However, if the element is present in the second dataframe, I also want to subtract is from both:
attivo['S'] = np.where(attivo['SKU'].isin(stampate['SKU-S']), attivo['S'] - 1, attivo['S'])
In this example, if an item in the column S of attivo dataframe is present in the column SKU-S of the stampate dataframe, the S column will decrease by one unit, however, I also want that the same column S will decrease in the stampate dataframe.
How is it possible to achieve this?
EDIT with sample data:
df1 = pd.DataFrame({'SKU': 'productSKU', 'S': 5}, index=[0])
df2 = pd.DataFrame({'SKU-S': 'productSKU', 'S': 5}, index=[0])
Currently, I am achieving this:
df1['S'] = np.where(df1['SKU'].isin(df2['SKU-S']), df1['S'] - 1, df1['S'])

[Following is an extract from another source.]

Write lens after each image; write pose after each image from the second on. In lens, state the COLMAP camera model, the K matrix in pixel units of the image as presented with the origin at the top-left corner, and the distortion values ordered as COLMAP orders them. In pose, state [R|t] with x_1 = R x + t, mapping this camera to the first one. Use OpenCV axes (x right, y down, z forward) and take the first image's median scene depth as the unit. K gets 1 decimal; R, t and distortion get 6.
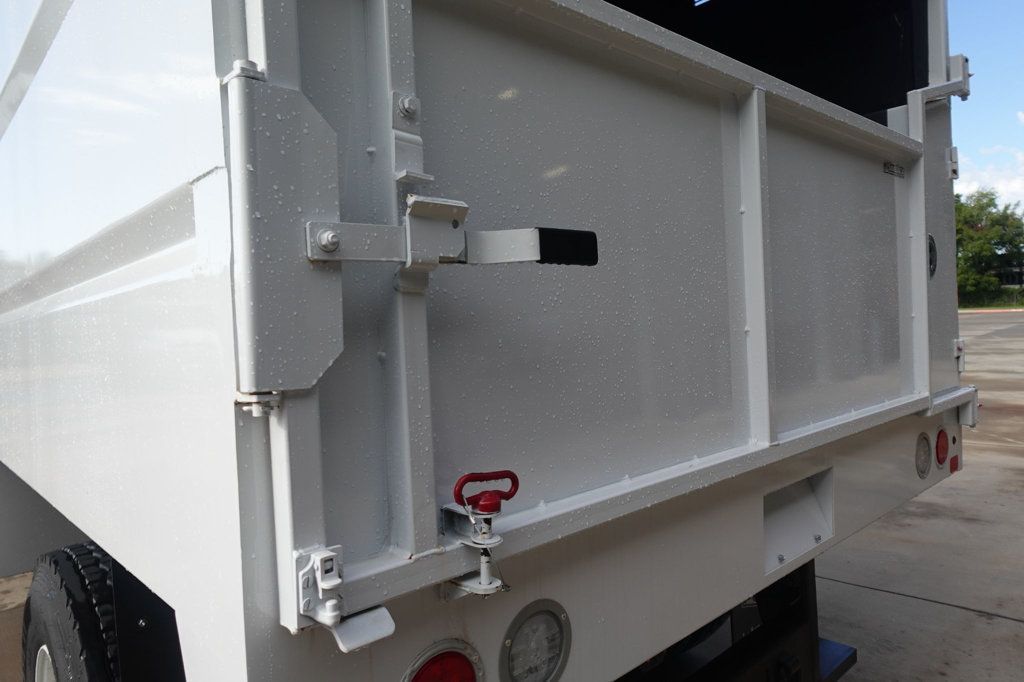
lens RADIAL K [[683.2, 0, 510.8], [0, 683.2, 340.0], [0, 0, 1]] dist [-0.005344, 0.001348]
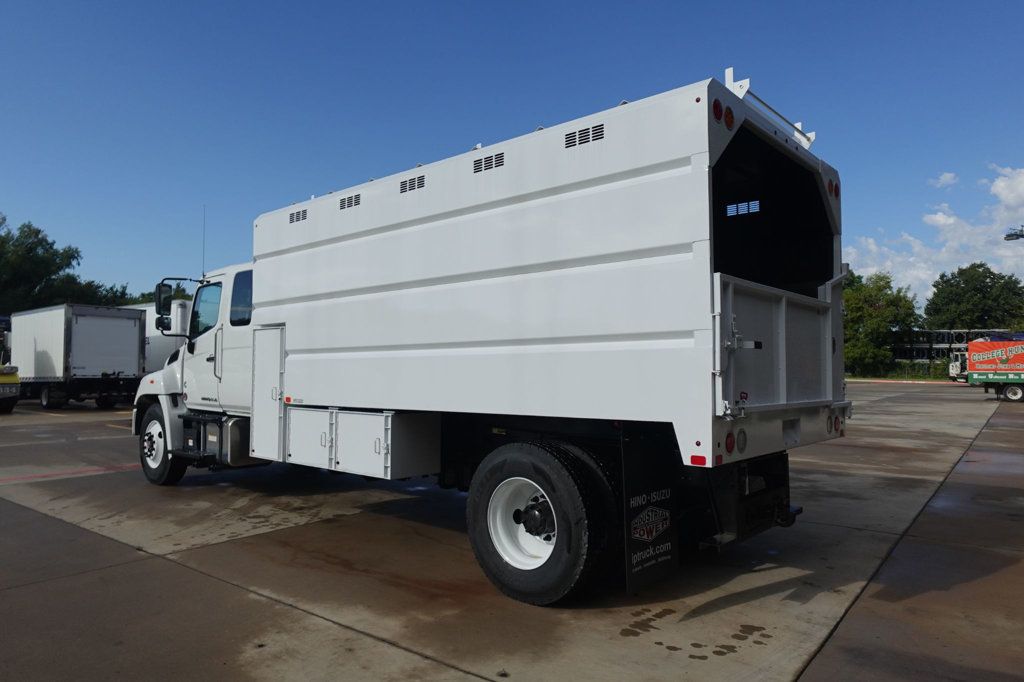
lens RADIAL K [[683.2, 0, 510.8], [0, 683.2, 340.0], [0, 0, 1]] dist [-0.005344, 0.001348]
pose [[0.992887, 0.054958, 0.105617, -2.103269], [-0.047052, 0.996001, -0.075950, 0.261415], [-0.109368, 0.070440, 0.991502, -3.454100]]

However, I would like that both dataframes are updated, in this case, both of them will display 4 in the S column.
IIUC:
s = df1['SKU'].isin(df2['SKU-S'])
# modify df1
df1['S'] -= s
# count the SKU in df1 that belongs to df2 by values
counts = df1['SKU'].where(s).value_counts()
# modify df2
df2['S'] -= df2['SKU-S'].map(counts).fillna(0)